These authors used the average and incremental cost-effectiveness ratio (ACER and ICER) and the procedure value index (PVI) to examine differences in outcomes and value between TSA and RSA for treatment of glenohumeral osteoarthritis with an intact rotator cuff. They performed a retrospective matched-cohort study of patients treated with primary shoulder arthroplasty for osteoarthritis with an intact rotator cuff who had a minimum 2-year follow-up.
Patients treated with aTSA were matched 4:1 to those treated with RSA based on sex, age, and preoperative SST score.
Two hundred and fifty-two aTSA-treated patients were matched to 63 RSA-treated patients with no significant differences in sex, age, or preoperative SST score. Total hospitalization costs, charges, and reimbursements along with outcome improvements in units of minimal clinically important differences (MCIDs) and patient satisfaction did not differ between the groups. For RSA, the implant cost was significantly higher than that for aTSA, but the operating room, anesthesia, and cement costs were lower. The aTSA group had a 3.2% rate of gross glenoid loosening and a 2.4% revision rate at an average followup of 54 (24-122) months. There was no loosening or revision in the RSA group at an average of 38 (24-85) months.

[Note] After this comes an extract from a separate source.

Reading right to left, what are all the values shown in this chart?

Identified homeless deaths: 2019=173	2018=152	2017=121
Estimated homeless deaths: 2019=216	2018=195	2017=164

None of the value analytics differed between groups even after inclusion of the outcomes and costs of early aTSA revisions. The patients having revision were 72, 80, 76, 77, 75, and 88 years of age at the time of revision and had an A2, B2, A1, A2, D, and B3 glenoid prior to the primary aTSA, respectively. The reasons for failure in these individual patients were (1) subscapularis tear, (2) massive rotator cuff tear, (3) massive rotator cuff tear, (4) subscapularis tear with gross loosening, (5) massive rotator cuff tear with gross loosening, and (6) infection with gross loosening. A second comparative value analysis including the outcomes and costs of these revisions resulted in no significant differences in any ACER or PVI between aTSA and RSA.

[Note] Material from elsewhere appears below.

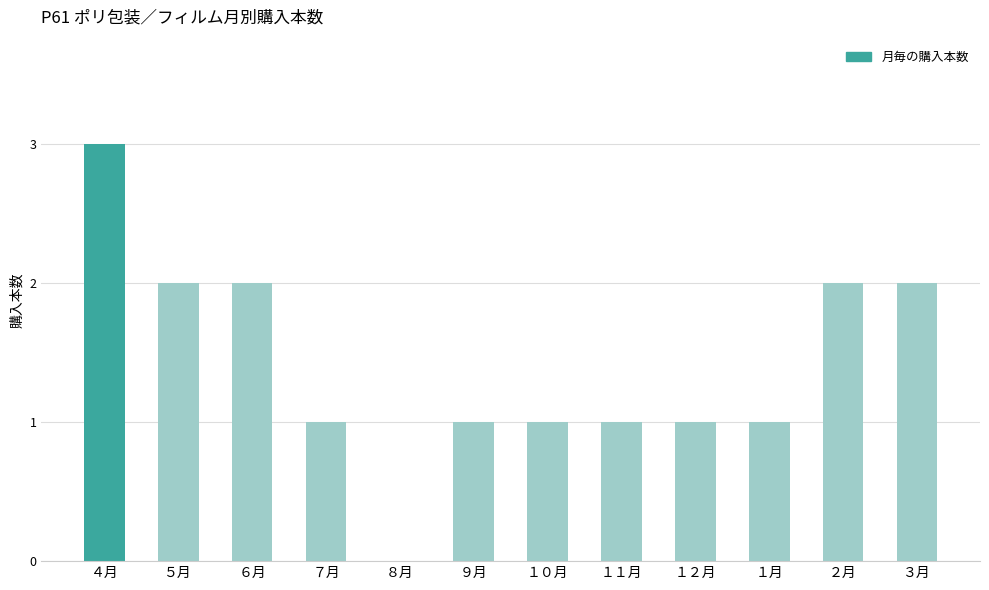

What is the approximate value at ４月?

3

Comment: This is a well-done study showing that under ideal circumstances both aTSA and RSA can yield comparable value. The complication and reoperation rates in this study for both procedures were remarkably low.
The authors are thorough in their presentation of its limitations:
(1) These results are from a high volume shoulder arthroplasty surgeon at a high volume medical center. They may not be generalizable to lower volume practices.
In comparison to low surgeon volume, high surgeon volume can result in a number of factors that enter the value calculation
(a) lower negotiated costs of implants (sometimes <25% of the "sticker price")
(b) more refined patient selection (with consideration of patient health, motivation, social support and insurance status) resulting in fewer consultations and shorter hospital stays
(c) better surgical technique with fewer complications
(d) better operating room efficiency (lower operating room and anesthesia costs)
(e) consistent and experienced anesthesia, nursing, and therapy resulting in decreased complication rates, shorter lengths of hospital stay, and lower hospitalization costs
(2) There was inherent selection bias in this retrospective cohort analysis, as there were a variety of justifications for selecting RSA or aTSA. Patients were not randomized to RSA or aTSA and
decisions were based on surgeon and patient preference.
(3) The average followup duration was shorter for the RSA (38 months) patients than for the aTSA patients (54 months).
(4) The implants used for aTSA and RSA used are not presented.